**Task prompt:**
Lines below containing the word "pixel" should be copied out.

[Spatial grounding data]
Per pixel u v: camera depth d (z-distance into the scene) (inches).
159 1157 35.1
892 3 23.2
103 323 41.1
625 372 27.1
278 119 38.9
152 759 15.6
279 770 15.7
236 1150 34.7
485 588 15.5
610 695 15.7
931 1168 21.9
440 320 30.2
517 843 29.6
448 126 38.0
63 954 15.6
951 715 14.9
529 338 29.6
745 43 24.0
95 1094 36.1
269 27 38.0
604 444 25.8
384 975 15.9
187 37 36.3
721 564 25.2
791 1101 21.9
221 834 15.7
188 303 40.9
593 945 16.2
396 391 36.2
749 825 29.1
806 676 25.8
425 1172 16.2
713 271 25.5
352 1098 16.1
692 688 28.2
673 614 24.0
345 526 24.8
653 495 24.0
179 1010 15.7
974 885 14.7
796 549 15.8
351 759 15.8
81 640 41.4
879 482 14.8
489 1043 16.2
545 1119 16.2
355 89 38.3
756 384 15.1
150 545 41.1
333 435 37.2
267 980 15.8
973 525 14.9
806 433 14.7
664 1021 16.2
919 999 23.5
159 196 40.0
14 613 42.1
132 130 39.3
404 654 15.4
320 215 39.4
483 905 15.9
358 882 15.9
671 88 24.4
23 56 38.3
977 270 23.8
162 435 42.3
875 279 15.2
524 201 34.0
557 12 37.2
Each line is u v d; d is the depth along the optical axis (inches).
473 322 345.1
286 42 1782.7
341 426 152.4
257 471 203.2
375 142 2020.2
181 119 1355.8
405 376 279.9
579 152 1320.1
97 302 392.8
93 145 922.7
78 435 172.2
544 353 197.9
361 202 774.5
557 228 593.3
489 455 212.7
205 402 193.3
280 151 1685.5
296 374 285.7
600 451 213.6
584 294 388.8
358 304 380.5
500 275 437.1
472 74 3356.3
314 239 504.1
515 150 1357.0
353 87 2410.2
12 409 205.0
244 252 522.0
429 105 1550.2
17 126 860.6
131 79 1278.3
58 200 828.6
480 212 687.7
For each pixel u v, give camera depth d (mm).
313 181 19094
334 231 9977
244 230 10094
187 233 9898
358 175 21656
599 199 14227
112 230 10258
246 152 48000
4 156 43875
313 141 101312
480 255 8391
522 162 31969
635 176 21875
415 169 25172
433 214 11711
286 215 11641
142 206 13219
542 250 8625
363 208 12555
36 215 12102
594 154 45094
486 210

**Completed exercise:**
Per pixel u v: camera depth d (z-distance into the scene) (inches).
For each pixel u v, give camera depth d (mm).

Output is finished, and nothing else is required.